PROBLEM STATEMENT => Repeat the entries below in full, with every character unchanged.

INFORMATION SUPPLIED =>
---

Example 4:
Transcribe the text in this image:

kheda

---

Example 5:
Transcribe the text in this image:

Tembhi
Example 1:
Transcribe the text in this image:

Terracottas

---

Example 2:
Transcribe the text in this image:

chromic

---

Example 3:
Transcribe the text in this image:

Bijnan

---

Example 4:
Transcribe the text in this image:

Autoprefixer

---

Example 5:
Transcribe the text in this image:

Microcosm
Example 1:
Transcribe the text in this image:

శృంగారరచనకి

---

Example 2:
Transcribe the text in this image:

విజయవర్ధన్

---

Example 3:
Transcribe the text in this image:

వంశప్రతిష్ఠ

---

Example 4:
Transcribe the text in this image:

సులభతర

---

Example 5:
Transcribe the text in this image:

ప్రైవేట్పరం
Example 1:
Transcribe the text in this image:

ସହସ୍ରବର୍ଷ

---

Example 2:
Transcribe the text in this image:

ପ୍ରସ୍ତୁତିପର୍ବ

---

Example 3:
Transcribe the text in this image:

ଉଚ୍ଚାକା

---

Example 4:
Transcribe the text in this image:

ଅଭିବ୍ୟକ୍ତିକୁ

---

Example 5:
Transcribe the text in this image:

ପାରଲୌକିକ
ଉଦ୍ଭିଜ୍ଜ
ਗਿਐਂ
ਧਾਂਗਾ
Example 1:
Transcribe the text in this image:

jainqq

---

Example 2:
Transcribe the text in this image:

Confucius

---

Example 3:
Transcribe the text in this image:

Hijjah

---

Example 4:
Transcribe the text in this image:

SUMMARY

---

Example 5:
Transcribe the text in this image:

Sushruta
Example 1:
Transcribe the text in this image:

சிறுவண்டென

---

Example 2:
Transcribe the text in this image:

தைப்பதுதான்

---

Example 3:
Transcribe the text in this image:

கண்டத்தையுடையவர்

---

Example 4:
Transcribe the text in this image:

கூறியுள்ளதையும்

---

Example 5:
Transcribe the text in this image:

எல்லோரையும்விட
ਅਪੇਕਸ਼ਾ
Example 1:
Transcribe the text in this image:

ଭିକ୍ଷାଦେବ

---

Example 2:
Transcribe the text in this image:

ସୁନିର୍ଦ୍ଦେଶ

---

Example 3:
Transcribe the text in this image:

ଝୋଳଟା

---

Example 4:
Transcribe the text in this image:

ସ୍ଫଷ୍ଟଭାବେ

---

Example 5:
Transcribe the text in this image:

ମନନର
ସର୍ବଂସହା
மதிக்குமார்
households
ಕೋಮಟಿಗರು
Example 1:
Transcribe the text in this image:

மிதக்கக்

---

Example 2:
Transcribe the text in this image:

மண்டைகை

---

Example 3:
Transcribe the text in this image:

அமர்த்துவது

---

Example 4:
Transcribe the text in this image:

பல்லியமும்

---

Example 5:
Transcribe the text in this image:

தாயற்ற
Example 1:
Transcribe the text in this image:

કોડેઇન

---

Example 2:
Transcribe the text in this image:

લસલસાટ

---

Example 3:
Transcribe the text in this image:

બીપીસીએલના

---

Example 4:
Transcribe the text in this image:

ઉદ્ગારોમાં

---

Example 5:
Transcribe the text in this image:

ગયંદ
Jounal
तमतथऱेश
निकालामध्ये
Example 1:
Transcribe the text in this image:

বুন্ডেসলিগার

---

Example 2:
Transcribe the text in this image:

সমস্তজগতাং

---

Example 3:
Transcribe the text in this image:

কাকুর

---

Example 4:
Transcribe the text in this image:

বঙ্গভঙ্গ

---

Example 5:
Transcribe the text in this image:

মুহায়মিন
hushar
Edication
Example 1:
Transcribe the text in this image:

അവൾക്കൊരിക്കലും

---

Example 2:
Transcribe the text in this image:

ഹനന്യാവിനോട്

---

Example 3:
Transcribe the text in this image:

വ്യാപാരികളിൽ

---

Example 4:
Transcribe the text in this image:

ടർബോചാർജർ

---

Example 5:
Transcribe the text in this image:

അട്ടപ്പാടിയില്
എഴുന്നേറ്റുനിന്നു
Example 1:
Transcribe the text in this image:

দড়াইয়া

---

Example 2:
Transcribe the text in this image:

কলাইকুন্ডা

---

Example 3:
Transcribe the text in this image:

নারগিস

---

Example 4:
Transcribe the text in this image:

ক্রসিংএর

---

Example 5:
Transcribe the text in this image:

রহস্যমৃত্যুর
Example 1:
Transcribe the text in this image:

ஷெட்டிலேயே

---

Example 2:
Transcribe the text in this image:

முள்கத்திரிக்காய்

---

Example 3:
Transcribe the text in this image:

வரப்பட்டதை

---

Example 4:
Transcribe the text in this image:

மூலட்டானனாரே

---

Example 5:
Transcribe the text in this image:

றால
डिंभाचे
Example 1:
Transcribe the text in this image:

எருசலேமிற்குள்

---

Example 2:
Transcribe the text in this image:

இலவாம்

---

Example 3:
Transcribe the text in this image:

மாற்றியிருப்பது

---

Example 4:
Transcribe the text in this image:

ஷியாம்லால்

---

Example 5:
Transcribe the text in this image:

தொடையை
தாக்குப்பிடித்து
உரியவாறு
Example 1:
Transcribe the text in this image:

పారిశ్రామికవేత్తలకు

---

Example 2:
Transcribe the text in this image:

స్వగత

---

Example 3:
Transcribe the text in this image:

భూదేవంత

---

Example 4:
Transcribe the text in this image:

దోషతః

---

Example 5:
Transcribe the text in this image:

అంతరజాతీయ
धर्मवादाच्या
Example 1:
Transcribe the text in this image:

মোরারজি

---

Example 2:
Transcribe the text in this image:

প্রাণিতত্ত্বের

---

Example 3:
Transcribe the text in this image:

WRITTEN RESPONSE =>
---

Example 4:
Transcribe the text in this image:

kheda

---

Example 5:
Transcribe the text in this image:

Tembhi
Example 1:
Transcribe the text in this image:

Terracottas

---

Example 2:
Transcribe the text in this image:

chromic

---

Example 3:
Transcribe the text in this image:

Bijnan

---

Example 4:
Transcribe the text in this image:

Autoprefixer

---

Example 5:
Transcribe the text in this image:

Microcosm
Example 1:
Transcribe the text in this image:

శృంగారరచనకి

---

Example 2:
Transcribe the text in this image:

విజయవర్ధన్

---

Example 3:
Transcribe the text in this image:

వంశప్రతిష్ఠ

---

Example 4:
Transcribe the text in this image:

సులభతర

---

Example 5:
Transcribe the text in this image:

ప్రైవేట్పరం
Example 1:
Transcribe the text in this image:

ସହସ୍ରବର୍ଷ

---

Example 2:
Transcribe the text in this image:

ପ୍ରସ୍ତୁତିପର୍ବ

---

Example 3:
Transcribe the text in this image:

ଉଚ୍ଚାକା

---

Example 4:
Transcribe the text in this image:

ଅଭିବ୍ୟକ୍ତିକୁ

---

Example 5:
Transcribe the text in this image:

ପାରଲୌକିକ
ଉଦ୍ଭିଜ୍ଜ
ਗਿਐਂ
ਧਾਂਗਾ
Example 1:
Transcribe the text in this image:

jainqq

---

Example 2:
Transcribe the text in this image:

Confucius

---

Example 3:
Transcribe the text in this image:

Hijjah

---

Example 4:
Transcribe the text in this image:

SUMMARY

---

Example 5:
Transcribe the text in this image:

Sushruta
Example 1:
Transcribe the text in this image:

சிறுவண்டென

---

Example 2:
Transcribe the text in this image:

தைப்பதுதான்

---

Example 3:
Transcribe the text in this image:

கண்டத்தையுடையவர்

---

Example 4:
Transcribe the text in this image:

கூறியுள்ளதையும்

---

Example 5:
Transcribe the text in this image:

எல்லோரையும்விட
ਅਪੇਕਸ਼ਾ
Example 1:
Transcribe the text in this image:

ଭିକ୍ଷାଦେବ

---

Example 2:
Transcribe the text in this image:

ସୁନିର୍ଦ୍ଦେଶ

---

Example 3:
Transcribe the text in this image:

ଝୋଳଟା

---

Example 4:
Transcribe the text in this image:

ସ୍ଫଷ୍ଟଭାବେ

---

Example 5:
Transcribe the text in this image:

ମନନର
ସର୍ବଂସହା
மதிக்குமார்
households
ಕೋಮಟಿಗರು
Example 1:
Transcribe the text in this image:

மிதக்கக்

---

Example 2:
Transcribe the text in this image:

மண்டைகை

---

Example 3:
Transcribe the text in this image:

அமர்த்துவது

---

Example 4:
Transcribe the text in this image:

பல்லியமும்

---

Example 5:
Transcribe the text in this image:

தாயற்ற
Example 1:
Transcribe the text in this image:

કોડેઇન

---

Example 2:
Transcribe the text in this image:

લસલસાટ

---

Example 3:
Transcribe the text in this image:

બીપીસીએલના

---

Example 4:
Transcribe the text in this image:

ઉદ્ગારોમાં

---

Example 5:
Transcribe the text in this image:

ગયંદ
Jounal
तमतथऱेश
निकालामध्ये
Example 1:
Transcribe the text in this image:

বুন্ডেসলিগার

---

Example 2:
Transcribe the text in this image:

সমস্তজগতাং

---

Example 3:
Transcribe the text in this image:

কাকুর

---

Example 4:
Transcribe the text in this image:

বঙ্গভঙ্গ

---

Example 5:
Transcribe the text in this image:

মুহায়মিন
hushar
Edication
Example 1:
Transcribe the text in this image:

അവൾക്കൊരിക്കലും

---

Example 2:
Transcribe the text in this image:

ഹനന്യാവിനോട്

---

Example 3:
Transcribe the text in this image:

വ്യാപാരികളിൽ

---

Example 4:
Transcribe the text in this image:

ടർബോചാർജർ

---

Example 5:
Transcribe the text in this image:

അട്ടപ്പാടിയില്
എഴുന്നേറ്റുനിന്നു
Example 1:
Transcribe the text in this image:

দড়াইয়া

---

Example 2:
Transcribe the text in this image:

কলাইকুন্ডা

---

Example 3:
Transcribe the text in this image:

নারগিস

---

Example 4:
Transcribe the text in this image:

ক্রসিংএর

---

Example 5:
Transcribe the text in this image:

রহস্যমৃত্যুর
Example 1:
Transcribe the text in this image:

ஷெட்டிலேயே

---

Example 2:
Transcribe the text in this image:

முள்கத்திரிக்காய்

---

Example 3:
Transcribe the text in this image:

வரப்பட்டதை

---

Example 4:
Transcribe the text in this image:

மூலட்டானனாரே

---

Example 5:
Transcribe the text in this image:

றால
डिंभाचे
Example 1:
Transcribe the text in this image:

எருசலேமிற்குள்

---

Example 2:
Transcribe the text in this image:

இலவாம்

---

Example 3:
Transcribe the text in this image:

மாற்றியிருப்பது

---

Example 4:
Transcribe the text in this image:

ஷியாம்லால்

---

Example 5:
Transcribe the text in this image:

தொடையை
தாக்குப்பிடித்து
உரியவாறு
Example 1:
Transcribe the text in this image:

పారిశ్రామికవేత్తలకు

---

Example 2:
Transcribe the text in this image:

స్వగత

---

Example 3:
Transcribe the text in this image:

భూదేవంత

---

Example 4:
Transcribe the text in this image:

దోషతః

---

Example 5:
Transcribe the text in this image:

అంతరజాతీయ
धर्मवादाच्या
Example 1:
Transcribe the text in this image:

মোরারজি

---

Example 2:
Transcribe the text in this image:

প্রাণিতত্ত্বের

---

Example 3:
Transcribe the text in this image:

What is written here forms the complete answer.